José Ortega y Gasset was a Spanish professor, philosopher, publisher, editor, essayist, and political leader. A passionate, uncompromising, and complex thinker, he was the most significant person to come from Spain in the first half of the twentieth century. Ortega y Gasset was a prolific writer; his work took the form not only of books, but also of essays, journal articles, and even articles for the newspapers.
Ortega y Gasset was educated in Spain, obtaining his Ph.D. from the University of Madrid in 1904. He went on to postdoctoral studies in Germany, returning in 1910 to a professorship in Madrid, where he served until he left Spain at the outbreak of the Spanish Civil War. From that point on, his life moved between posts in South America, North America, and Europe until his death in 1955.
Ortega y Gasset’s incisive critique of higher education matured throughout his lifetime and remains relevant to contemporary discourse on the nature and proper function of colleges and universities. Over the course of his life, he moved from an early Neo-Kantian idealism to a vitalistic middle period that placed much greater emphasis on the emerging life of the average individual in a culture. His mature educational conceptions were his most pungent: A university existed to teach the essentials (abstract “research” and advanced science did not qualify) and to teach those essentials to the average person so that the main body of a society might learn the contours of its own culture in its own historical setting. Only then would these students be able to critique that culture and forge creative new possibilities within their own circumstances.

● ● ● ●

What this exercise asks
- A) Copy the passage on Ortega y Gasset starting at "Ortega y Gasset’s" and ending at "their own circumstances.", replacing "culture" with "civilization" each time it occurs.
- B) Write a few more sentences that carry on the passage about Ortega y Gasset after its final sentence.
The lines after this point come from a separate source.

● ● ● ●

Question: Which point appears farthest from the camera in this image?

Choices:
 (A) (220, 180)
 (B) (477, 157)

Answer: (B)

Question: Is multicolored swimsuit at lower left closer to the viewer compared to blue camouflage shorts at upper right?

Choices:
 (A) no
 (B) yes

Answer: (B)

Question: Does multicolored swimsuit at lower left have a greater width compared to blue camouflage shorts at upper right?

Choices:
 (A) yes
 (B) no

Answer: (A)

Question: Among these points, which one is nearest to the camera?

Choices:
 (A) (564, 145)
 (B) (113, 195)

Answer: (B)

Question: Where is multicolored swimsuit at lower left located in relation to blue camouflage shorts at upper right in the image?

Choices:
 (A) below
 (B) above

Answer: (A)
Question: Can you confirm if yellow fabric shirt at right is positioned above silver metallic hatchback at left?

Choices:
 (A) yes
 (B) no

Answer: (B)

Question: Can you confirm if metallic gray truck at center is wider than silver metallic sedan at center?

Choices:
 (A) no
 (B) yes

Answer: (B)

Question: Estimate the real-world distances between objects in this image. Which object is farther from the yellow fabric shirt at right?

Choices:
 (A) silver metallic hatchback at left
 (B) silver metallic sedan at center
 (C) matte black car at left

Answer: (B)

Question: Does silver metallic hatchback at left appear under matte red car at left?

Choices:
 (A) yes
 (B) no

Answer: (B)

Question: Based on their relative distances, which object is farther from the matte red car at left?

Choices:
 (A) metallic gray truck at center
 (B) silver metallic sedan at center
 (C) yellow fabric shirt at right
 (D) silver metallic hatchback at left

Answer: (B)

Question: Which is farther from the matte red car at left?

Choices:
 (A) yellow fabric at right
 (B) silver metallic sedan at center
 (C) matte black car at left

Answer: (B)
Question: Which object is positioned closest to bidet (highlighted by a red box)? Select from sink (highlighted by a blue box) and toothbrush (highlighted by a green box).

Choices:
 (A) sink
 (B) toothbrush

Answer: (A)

● ● ● ●

Answers by item number
- A)
Ortega y Gasset’s incisive critique of higher education matured throughout his lifetime and remains relevant to contemporary discourse on the nature and proper function of colleges and universities. Over the course of his life, he moved from an early Neo-Kantian idealism to a vitalistic middle period that placed much greater emphasis on the emerging life of the average individual in a civilization. His mature educational conceptions were his most pungent: A university existed to teach the essentials (abstract “research” and advanced science did not qualify) and to teach those essentials to the average person so that the main body of a society might learn the contours of its own civilization in its own historical setting. Only then would these students be able to critique that civilization and forge creative new possibilities within their own circumstances.

- B)
The mission of higher education, then, ought to be to provoke a creative crisis or turmoil in individuals so that they might find their own way in their own generation. And much of what was to be found in the modern university by 1930 was, in Ortega y Gasset’s estimation, an enormous roadblock to this larger end.
Ortega y Gasset’s prolific writings include Mission of the University (1944), History as a System: Essays Toward a Philosophy of History (1941), and The Dehumanization of Art; and Other Essays on Art, Culture, and Literature (1956).
- McClintock, R. (1971). Man and his circumstances: Ortega as educator. New York: Teachers College Press.
- Ortega y Gasset, J. (1944). Mission of the university (H. L. Nostrand, Trans.). Princeton, NJ: Princeton University Press.